Surprising for some of the biggest Gilmore Girls’ fans is the fact that Lane and her mother are not the only two members of the Kim household. There is actually a Mr. Kim. He is only discussed a couple of times on the show, so it’s understandable if viewers missed this while watching.
A Year in the Life was the first time that viewers saw Mr. Kim. He appeared in Spring, acting as if he had always been on the show. It’s a fun little joke that only the most dedicated viewers will fully appreciate.
Parenthood Reunions Are Abundant
Fans of Lauren Graham know that the Gilmore Girls alum didn’t have to wait long before scoring her next starring role on a television show. NBC’s long-running family drama Parenthood, loosely based on the 1980’s Steve Martin film of the same name, starred Lauren Graham as a very different kind of mom.
When A Year in the Life came on, lovers of both Gilmore Girls and Parenthood were happy to see a whole slew of cameos from fellow Parenthood stars, including Mae Whitman, Kelly Wolf, Jason Ritter and Peter Krause.
Gilmore Girls Nostalgia
Gilmore Girls was always a very nostalgic show.
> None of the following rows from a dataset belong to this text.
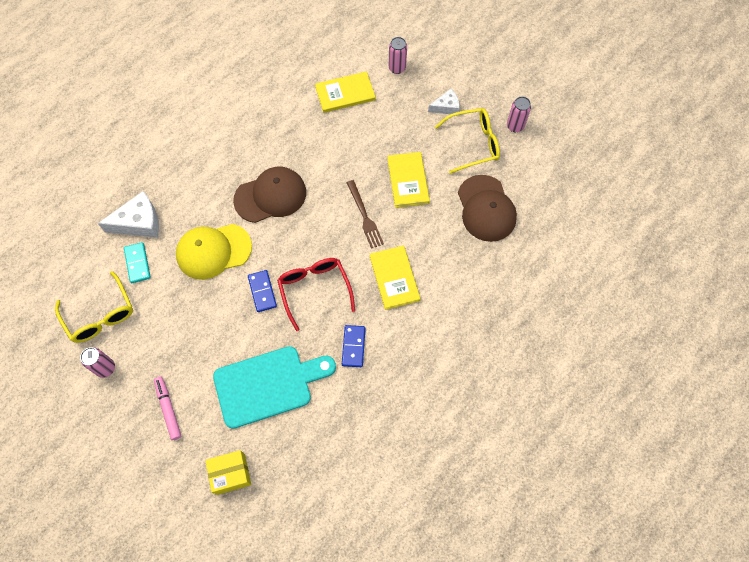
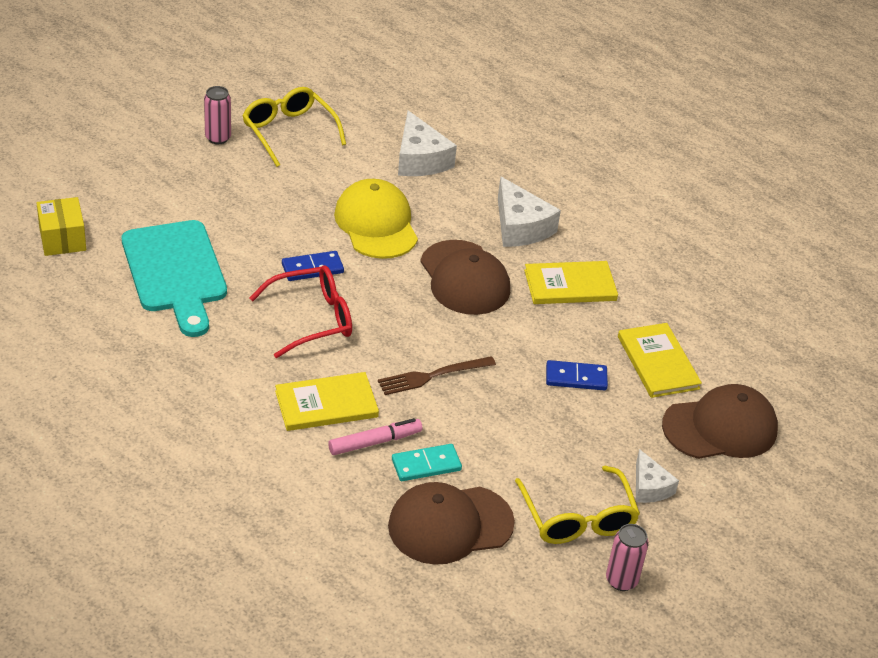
camera: 85 degrees right, 25 degrees down
(100, 315) = (289, 132): yellow glasses -> yellow glasses turned 90 degrees clockwise
(137, 263) = (359, 159): turquoise domino -> turquoise domino (426, 465)
(168, 409) = (157, 188): pink marker -> pink marker (375, 442)
(217, 161) = (520, 227): none -> white cheese
(353, 346) = (220, 356): blue domino -> blue domino (576, 378)
(397, 68) = (720, 428): pink can -> brown cap
(408, 181) = (499, 429): yellow book -> yellow book (570, 285)

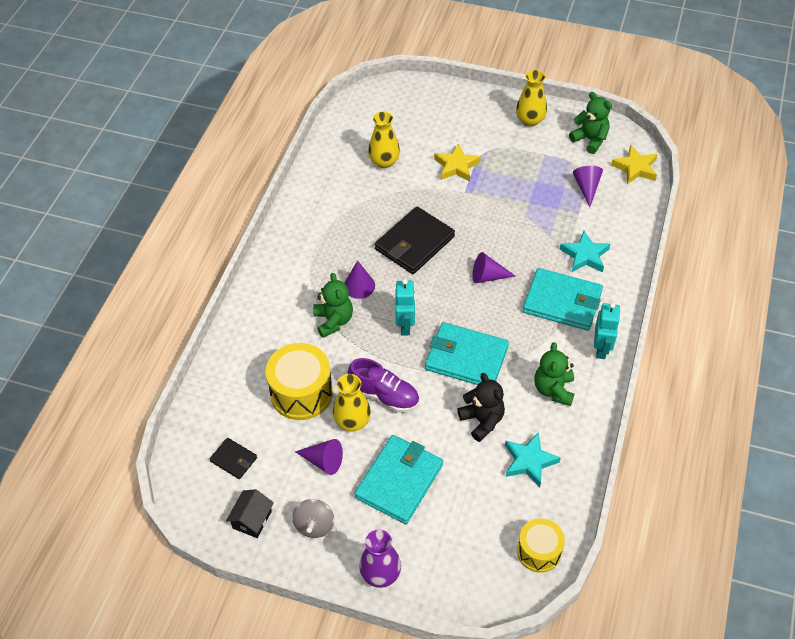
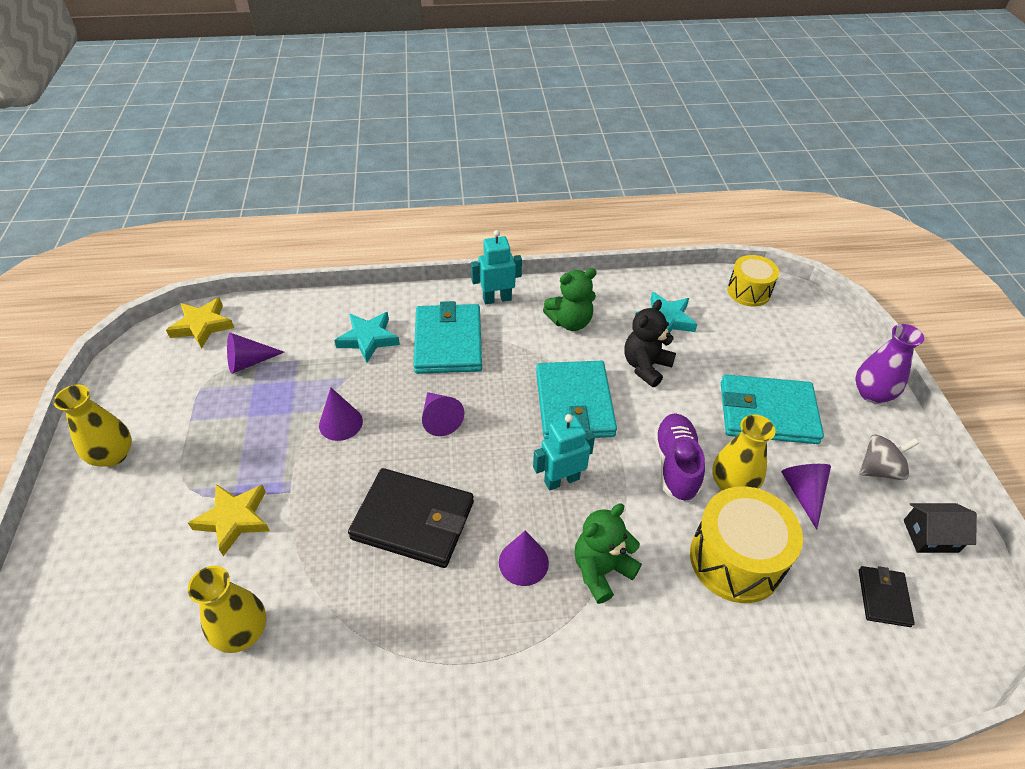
camera: 115 degrees left, 5 degrees down
(508, 224) = (340, 423): none -> purple cone
(590, 140) = (152, 379): green teddy bear -> none

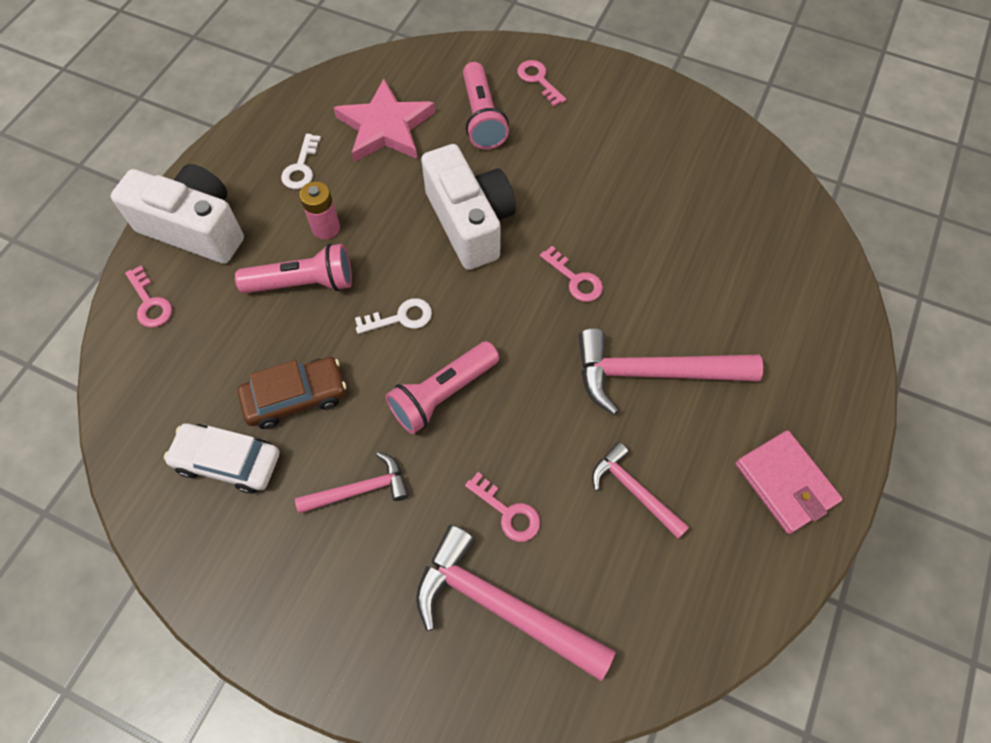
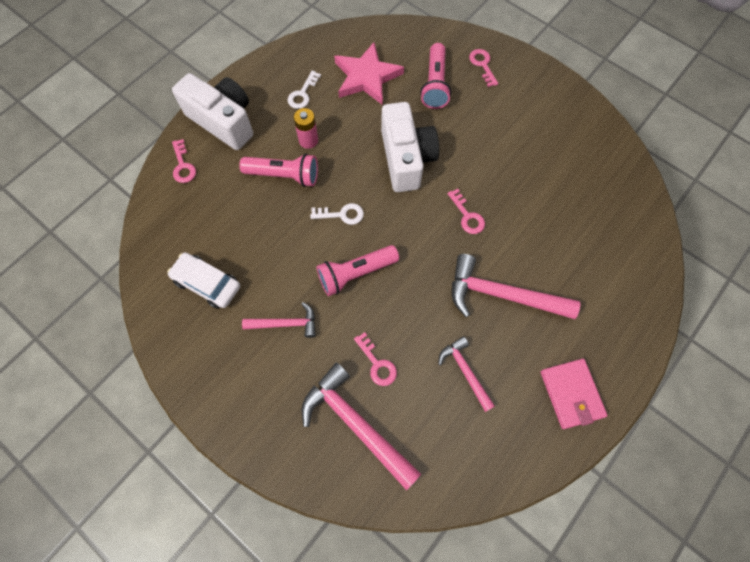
camera: 15 degrees right, 5 degrees up
(296, 397) = (260, 252): brown car -> none

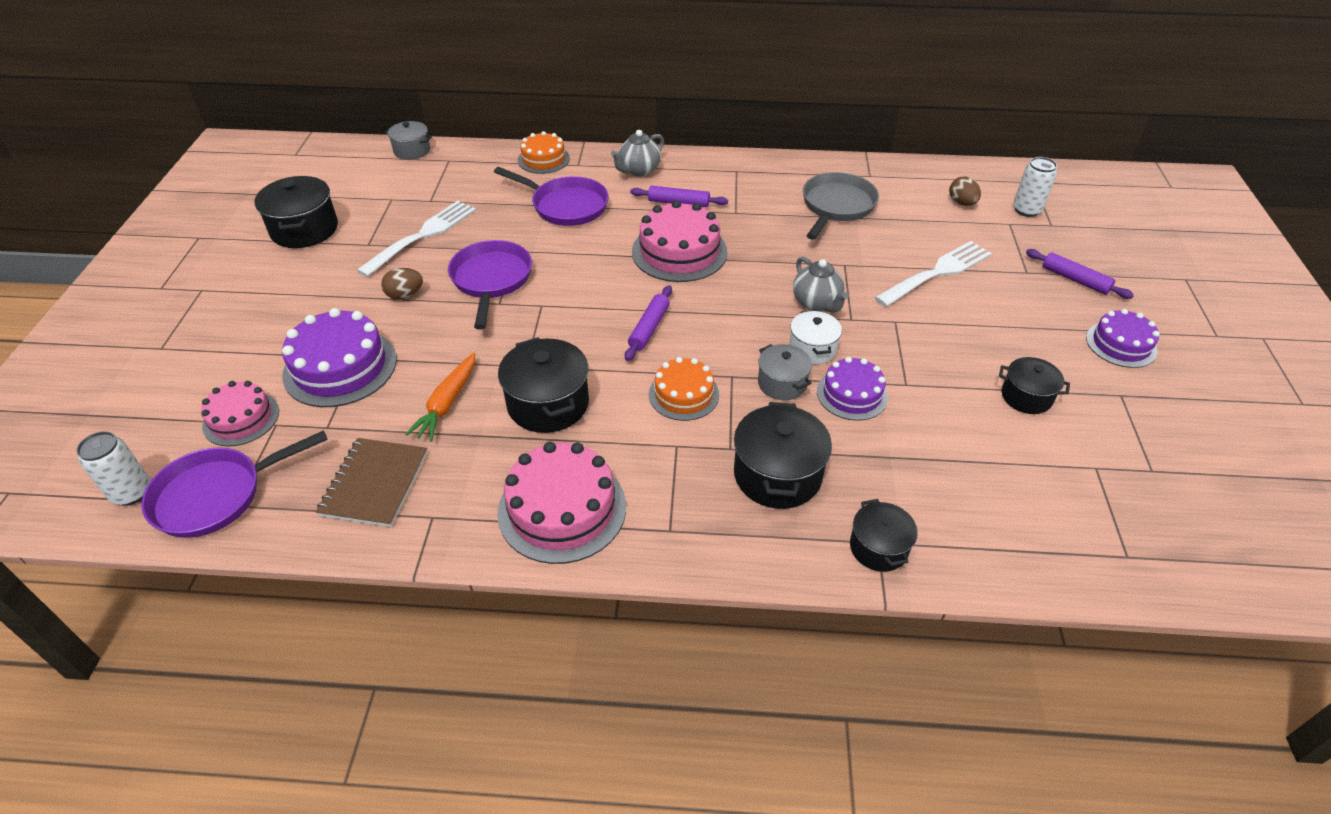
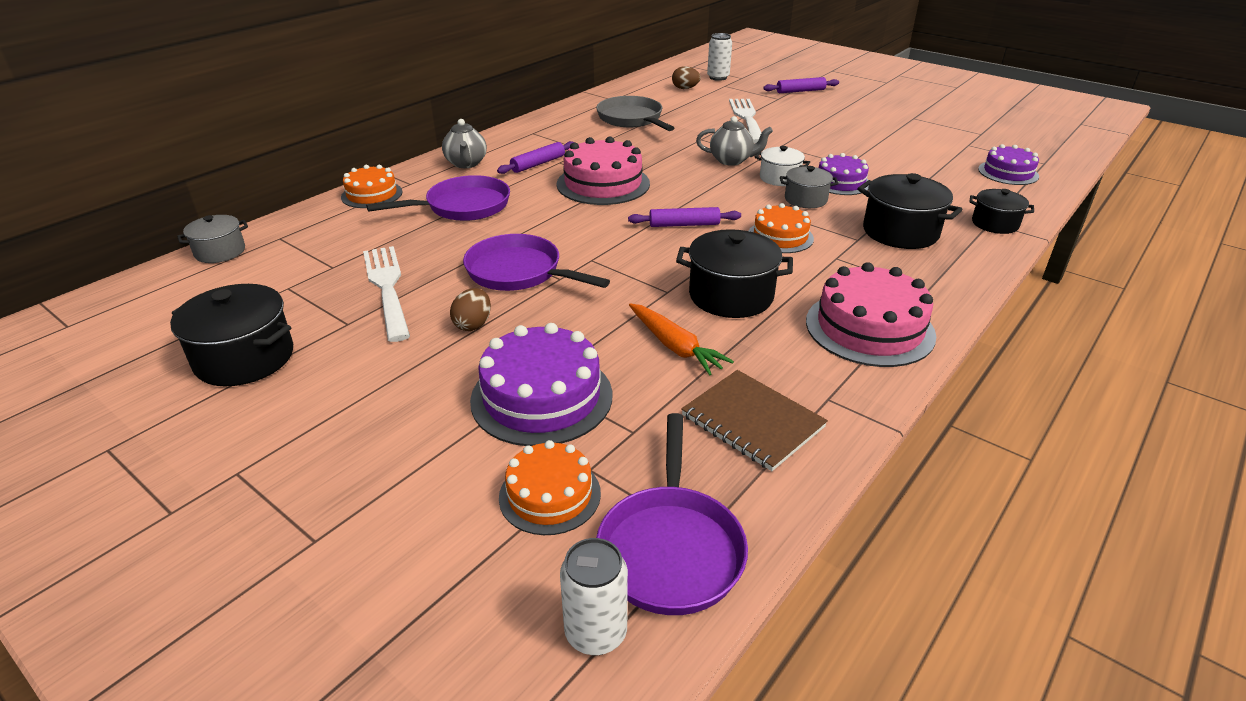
camera: 55 degrees left, 10 degrees down
(241, 418) = (550, 495): pink cake -> orange cake
(649, 328) = (684, 224): purple rolling pin -> purple rolling pin turned 60 degrees counterclockwise
(1026, 397) = (892, 139): black pot -> none
(1121, 344) = (870, 102): purple cake -> purple cake (1008, 173)

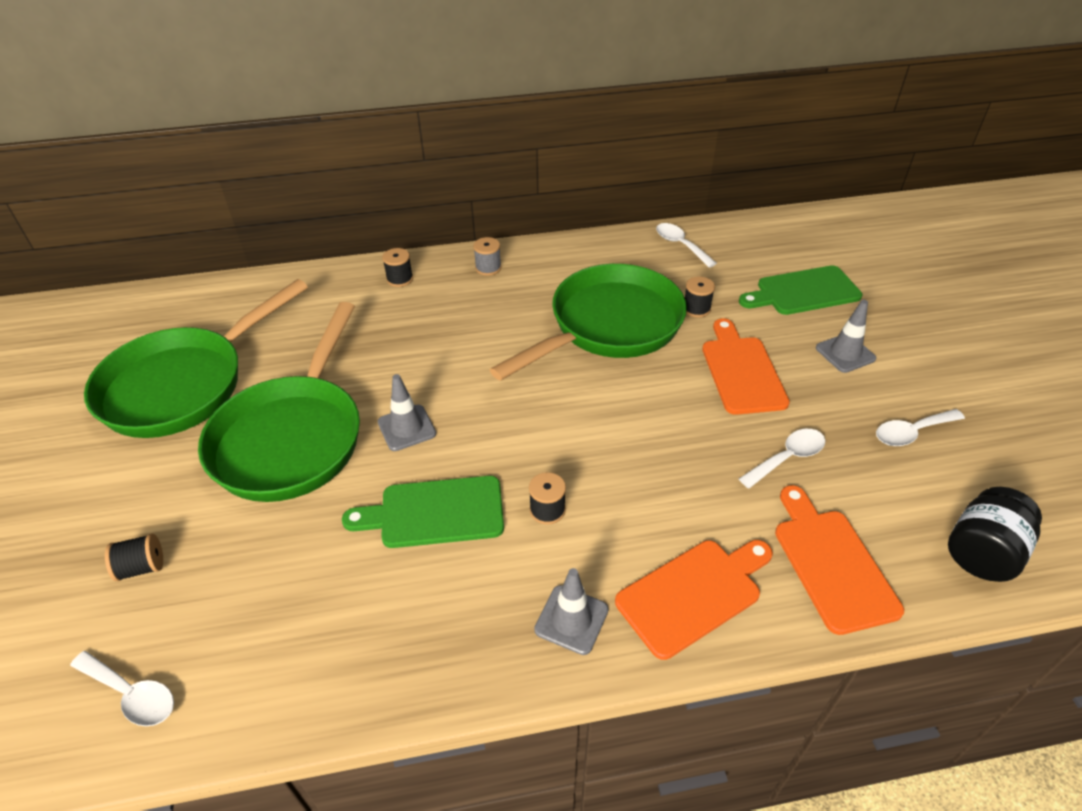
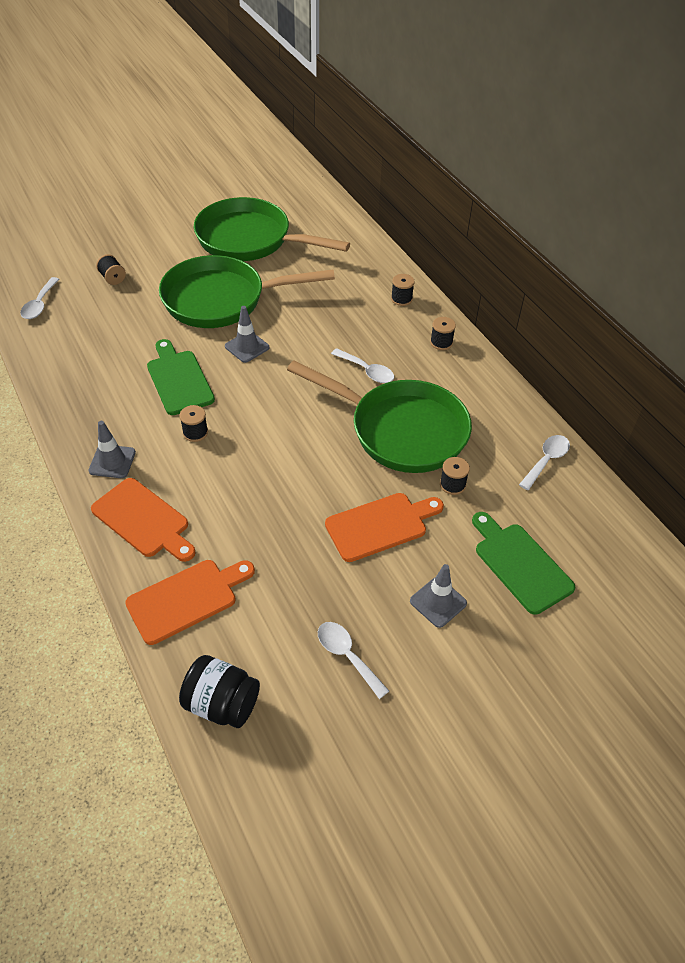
camera: 70 degrees right, 5 degrees up
(488, 268) = (441, 342): grey spool -> black spool
(787, 458) = (287, 565): white spoon -> white spoon (367, 371)

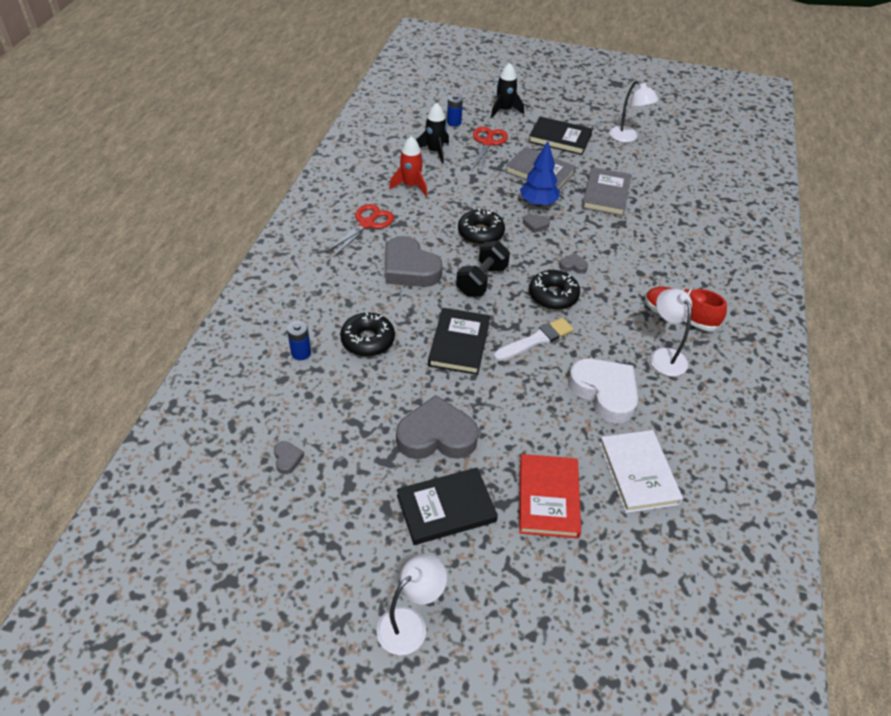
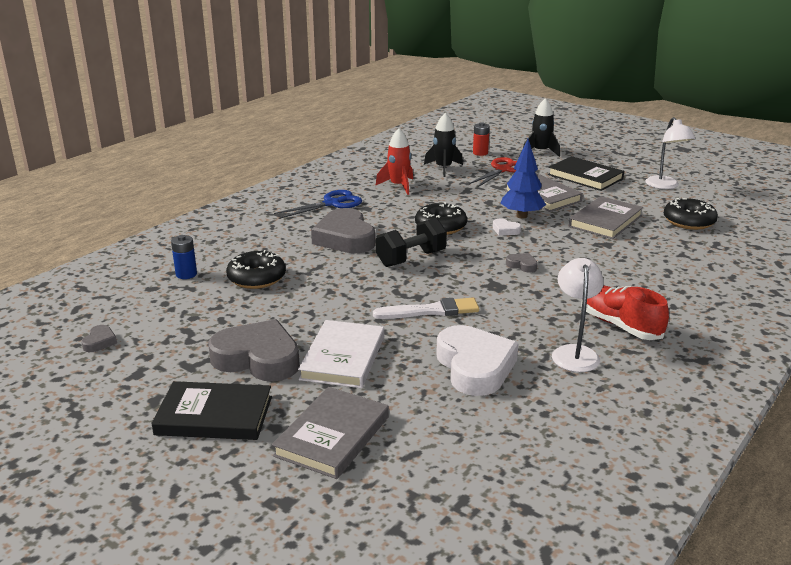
camera: 25 degrees right, 20 degrees down
(367, 224) = (331, 203): red scissors -> blue scissors
(410, 623) = (87, 496): white lamp -> none
(454, 122) = (480, 153): blue battery -> red battery
(459, 343) = (345, 297): black book -> none
(535, 225) = (505, 230): grey heart -> white heart
(548, 498) = (332, 436): red book -> grey book
(553, 296) = (480, 282): black donut -> black donut (689, 221)
(638, 473) = (459, 442): white book -> white book (343, 358)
Amy Sherman-Palladino clearly loves old Hollywood and 20th century relics, and she made sure to include these things in the bones of Gilmore Girls. For this reason, it’s strange to see the show demonstrating a meta nostalgia for itself.
A Year in the Life features all sorts of callbacks to the original show’s run. If the show ever returns again, fans made it clear they would prefer episodes closer in feel to the original run rather than the revival’s love for its own history.
Sticking the Landing
Because Amy Sherman-Palladino and her husband never got to end Gilmore Girls the way they wanted after being fired before the final season began, fans were excited to see the way the two would wrap up the revival without having to worry about studio interference. Before A Year in the Life even debuted, talk of the final scene set the internet ablaze.
How would it all end? The buildup was filled with anticipation, but when viewers finally reached that point, they accused the Palladinos of bungling the finale. Regardless, Amy had envisioned it that way from the very beginning. Be careful what you wish for, fans.